In
his fifth term in the Senate, Patrick Leahy remains the only Democrat elected to
this office from Vermont and the youngest Senator ever to be elected from the
Green Mountain State. Born and raised in Montpelier, he is a graduate of Saint
Michael's College in Colchester (1961) and earned his law degree from Georgetown
University Law Center (1964). He served for eight years as State's Attorney in
Chittenden County. He gained a national reputation for his law enforcement
activities and was selected (1974) as one of three outstanding prosecutors in
the United States. Leahy chairs the Judiciary Committee and is also a senior
member of the Agriculture and Appropriations Committees.
Leahy chairs the
Appropriations Committee’s Subcommittee on Foreign Operations and also sits on
its Defense, Interior, VA-HUD, Commerce-Justice-State, and Transportation
subcommittees.
Leahy has been the leading U.S. officeholder in
the international campaign against the production, export and use of
anti-personnel landmines. In 1992, Leahy wrote the first law by any government
to ban the export of these weapons. He led efforts in Congress to aid mine
victims by creating a special fund in the foreign aid budget. The Leahy War
Victims Fund provides up to $12 million a year. He was instrumental in
establishing programs to support humanitarian demining, and played a key role in
pushing for an international treaty banning anti-personnel mines.
In the immediate aftermath of the terrorist attacks of September 11, Leahy
headed the Senate's negotiations on the 2001 anti-terrorism bill, the USA
PATRIOT Act. He added checks and balances to the bill to protect civil
liberties, as well as provisions he authored to triple staffing along the
US-Canada border, to authorize domestic preparedness grants to states, and to
facilitate the hiring of new FBI translators.
Leahy is the chief sponsor of the Innocence Protection Act, which would
address the growing crisis in the administration of capital punishment. Leahy's
death penalty reform package would reduce the risks that innocent people are
executed by providing for post-conviction DNA testing and access to competent
legal counsel.
Sometimes referred to as the "cyber senator,"
Leahy has been actively involved in legislation associated with the Internet.
Leahy was one of the first members of Congress to go online and in 1995 he was
the second senator to post a homepage. His Web site has been consistently lauded
as one of the Senate’s best and a leading Internet magazine called
Leahy the most "Net-friendly" member of Congress. The Congressional
Management Foundation in 2002 awarded Leahy with the Congress Online Gold
Mouse Award for producing one of the top 15 Web sites on Capitol Hill.
Leahy has crusaded for the protection of privacy rights, copyright
protections and freedom of speech on the Internet. The senator is also a
co-founder and co-chair of the Congressional Internet Caucus. In 1999 he was
awarded the John Peter and Anna Catherine Zenger Award "for outstanding
contributions in support of press freedom and the people’s right to
know" -- only the second time since 1954 that it has gone to a government
leader.
Leahy chairs the Senate Democratic Task Force on Privacy, formed in
January 2000, to protect the privacy of Americans' medical and financial records
and other personal information. Leahy held Congress’s first hearing in 1994 on privacy
concerns relating to electronic medical records.

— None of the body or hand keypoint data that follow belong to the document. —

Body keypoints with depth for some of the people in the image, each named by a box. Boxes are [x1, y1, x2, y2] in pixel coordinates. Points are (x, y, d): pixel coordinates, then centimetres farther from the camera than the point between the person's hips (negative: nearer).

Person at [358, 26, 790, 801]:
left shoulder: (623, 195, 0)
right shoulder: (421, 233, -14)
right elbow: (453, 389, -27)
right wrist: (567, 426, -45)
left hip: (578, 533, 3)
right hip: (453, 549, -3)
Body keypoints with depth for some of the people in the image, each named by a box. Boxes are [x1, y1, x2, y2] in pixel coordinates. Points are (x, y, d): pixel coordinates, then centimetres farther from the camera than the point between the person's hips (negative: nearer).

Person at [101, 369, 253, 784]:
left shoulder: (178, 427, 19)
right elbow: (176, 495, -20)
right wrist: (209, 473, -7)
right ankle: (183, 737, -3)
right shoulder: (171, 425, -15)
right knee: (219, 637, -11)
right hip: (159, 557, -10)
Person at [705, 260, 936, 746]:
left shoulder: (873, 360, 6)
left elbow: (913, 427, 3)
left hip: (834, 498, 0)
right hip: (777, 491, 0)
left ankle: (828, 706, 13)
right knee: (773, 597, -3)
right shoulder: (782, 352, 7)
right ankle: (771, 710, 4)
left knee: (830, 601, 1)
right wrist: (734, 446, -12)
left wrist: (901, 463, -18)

Always ranked among the top environmental legislators by the nation's
foremost conservation organizations, Leahy successfully opposed attempts to
allow oil and gas exploration in wildlife refuges in the United States,
including the Arctic National Wildlife Refuge in Alaska and the Missisquoi
Wildlife Refuge in Vermont. Leahy has also helped secure more than $38 million
in federal funds to clean up Lake Champlain and has spearheaded Congressional
efforts to expose the dangers of mercury pollution. Leahy, in January 2001,
became a member of the Smithsonian Board of Regents.

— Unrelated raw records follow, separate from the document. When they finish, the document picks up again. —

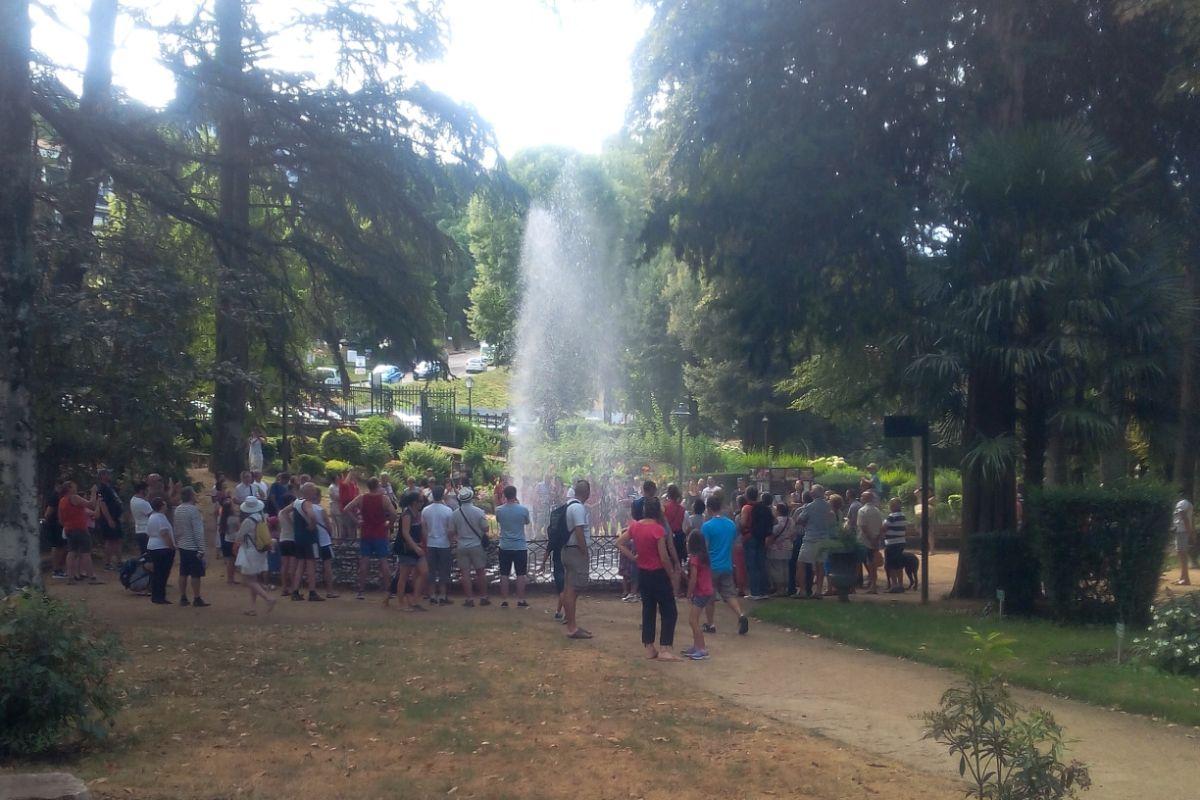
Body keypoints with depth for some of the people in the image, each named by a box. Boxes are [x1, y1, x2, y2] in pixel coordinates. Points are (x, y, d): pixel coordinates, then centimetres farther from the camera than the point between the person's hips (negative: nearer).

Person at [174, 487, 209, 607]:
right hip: (193, 547, -8)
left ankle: (183, 598, 16)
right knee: (196, 574, -1)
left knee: (183, 573, 11)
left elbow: (176, 530, 13)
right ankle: (197, 599, 2)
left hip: (182, 546, 8)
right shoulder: (193, 510, -17)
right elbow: (198, 531, -19)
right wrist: (201, 549, -17)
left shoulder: (177, 510, 6)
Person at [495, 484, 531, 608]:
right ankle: (520, 601, 7)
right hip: (520, 546, -1)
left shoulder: (499, 510, -7)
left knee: (504, 575, 8)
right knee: (520, 575, 5)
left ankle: (504, 601, 10)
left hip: (505, 547, 1)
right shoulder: (523, 509, -11)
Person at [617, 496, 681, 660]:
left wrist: (633, 557, 6)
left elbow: (619, 543, 7)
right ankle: (665, 650, -4)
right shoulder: (658, 529, -19)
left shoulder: (635, 526, 0)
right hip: (658, 573, -6)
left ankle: (649, 649, 16)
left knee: (648, 610, 14)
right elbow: (664, 558, -18)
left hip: (642, 573, 6)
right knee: (669, 612, 2)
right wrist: (673, 576, -6)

The Senator has led bipartisan efforts to streamline the Department of
Agriculture, highlighting duplication in the field office structure and
government waste in USDA programs. The 1994 Leahy-Lugar bill reorganized the
U.S. Department of Agriculture by closing 1100 offices and saving more than $2
billion. Leahy also led the successful effort to extend the Conservation Reserve
Program, which assists farmers in meeting environmental objectives without
reducing income. Leahy's Farms for the Future program, now the Farmland
Protection Program -- which was created in the
1990 Farm Bill -- has helped preserve more than 260 Vermont farms. He played a
crucial role in enactment and implementation of the Northeast Interstate Dairy Compact. Leahy
is also the author of the first organic farming standards, which were finalized
in December 2000.
Senator Leahy has been married to Marcelle Pomerleau Leahy for 37 years. They
have a daughter, two sons, two daughters-in-law and a grandson. Senator and Mrs.
Leahy live on a tree farm in Vermont.